Tuesday, 21 October 2014

Sturm und Drang

The weather is wild and windy, in full autumnal storm mode ably assisted by the tail end of Hurricane Gonzalo; we've had gale force winds and driving rain with a noticeable drop in temperature.   It doesn't compare to a true hurricane but the weather is noticeably wild and make a trip to the shops a bit of a battle.

The lawn is full of fallen leaves and the sky full of scattered crows battling their way across the landscape against a backdrop of grey clouds and torrential downpours.  The rain eases and stops every so often (enough so that you almost think about going out but by the time you finish what you're doing and have got your coat on it's pouring down again); but the wind is constant, howling down the chimney and finding it's way through all those small gaps in the doors.

Some of us resort to curling up with a blanky and sleeping the storm out.

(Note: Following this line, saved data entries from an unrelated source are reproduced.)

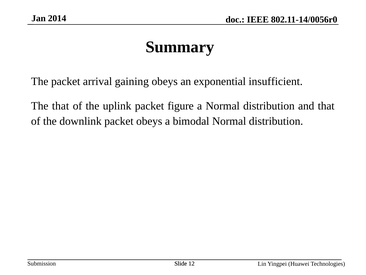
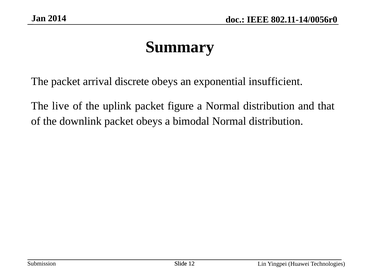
gaining: gaining -> discrete
The that: that -> live
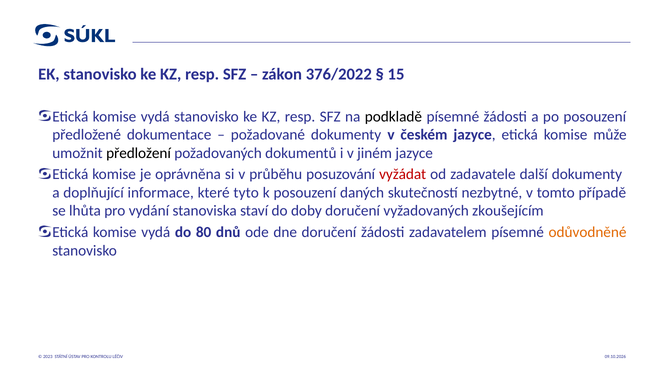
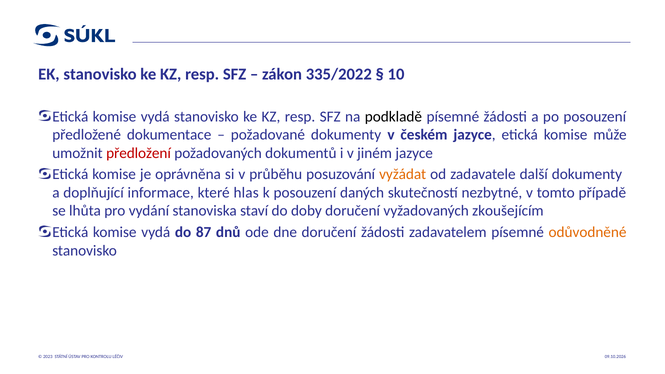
376/2022: 376/2022 -> 335/2022
15: 15 -> 10
předložení colour: black -> red
vyžádat colour: red -> orange
tyto: tyto -> hlas
80: 80 -> 87
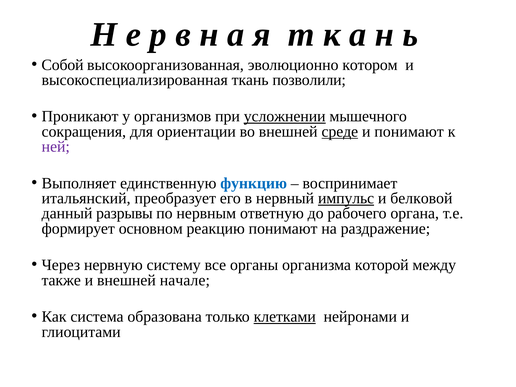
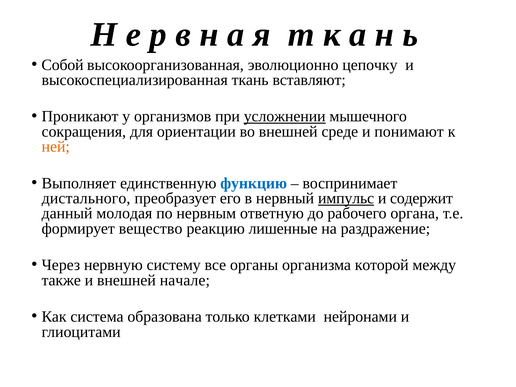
котором: котором -> цепочку
позволили: позволили -> вставляют
среде underline: present -> none
ней colour: purple -> orange
итальянский: итальянский -> дистального
белковой: белковой -> содержит
разрывы: разрывы -> молодая
основном: основном -> вещество
реакцию понимают: понимают -> лишенные
клетками underline: present -> none
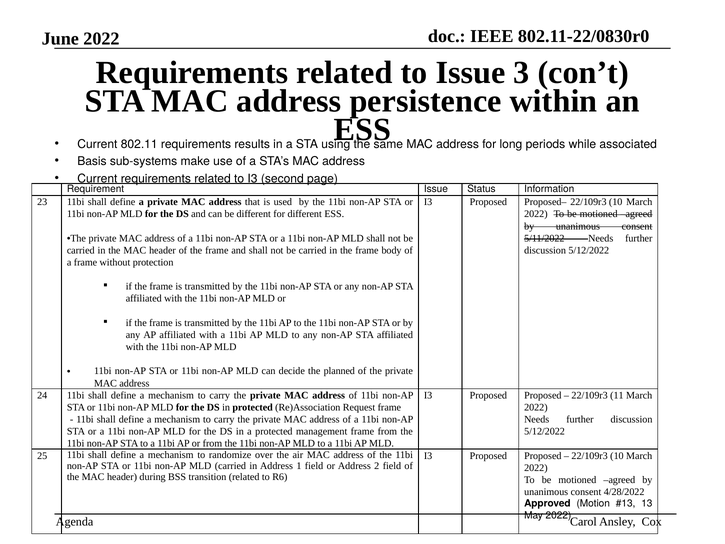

Jean-Luc and I will be firing up the central heating this evening and snuggling up in the cosy warmth.
We'll be dining on the leftovers of this leg of lamb, which we roasted on Sunday. 

Jean-Luc has made up a mint and tomato sauce with horseradish and juniper berries to marinade the lamb in.  It'll be cut into slices and cooked up as Lamb Henry.  Yum.  Perfect comfort food for this weather.
Hope you're all keeping warm and safe in this dreadful weather.

On another track, while Jean-Luc was lifting grass on the veggie beds I was making another batch of calendula salve.

I love making this salve; it's a simple recipe and smells delicious.  We use this salve for scratches, bruises, burns, insect bites and for dry or chapped gardening hands.  It's lovely having something in the bathroom cabinet which we know the ingredients of and which works.  
The recipe is from the ever reliable Rhonda at Down to Earth .  

Calendula and tea tree salve

  •  1 cup of fresh or dried calendula petals that haven't been sprayed with anything and have been organically grown.
  •  1 cup olive oil
  •   ¼ cup melted beeswax
  •   5 drops of tea tree oil
 Pick petals when they're dry and add them to a white bowl - you can see any bugs better on a white background.  Strip the petals from the flower heads and when you have a cup full, dry them out for a day.  The next day add them to a jar that you can seal with a lid.
(You can use pre dried calendula petals but make sure they're not herbicide sprayed and from a reputable herbalist or health food shop.)

 Pour in a cup of olive oil.   Put the jar out in the sunshine for about two weeks. This solarises the mix and gently extracts healing properties from the calendula as the oil gently heats up every day.
 When the oil has been sitting in the sun for two weeks, take the jar inside and strain the oil, removing the petals. You can use either cheesecloth or a fine wire strainer.  Press the petals with the back of a spoon to release all the oil. Add the tea tree oil tand the jar in a container of hot water to heat the oil slightly so it will mix well with the hot wax.

In a double saucepan, melt the beeswax, allow it to cool down a little then add it to the oil. If you want to add vitamin E do it now. 
Stir the salve to emulsify it. It lightens the colour and completely mixes the oils with the wax. Pour into a sterilised jar and seal. Store this in the fridge. It will keep for at least a year.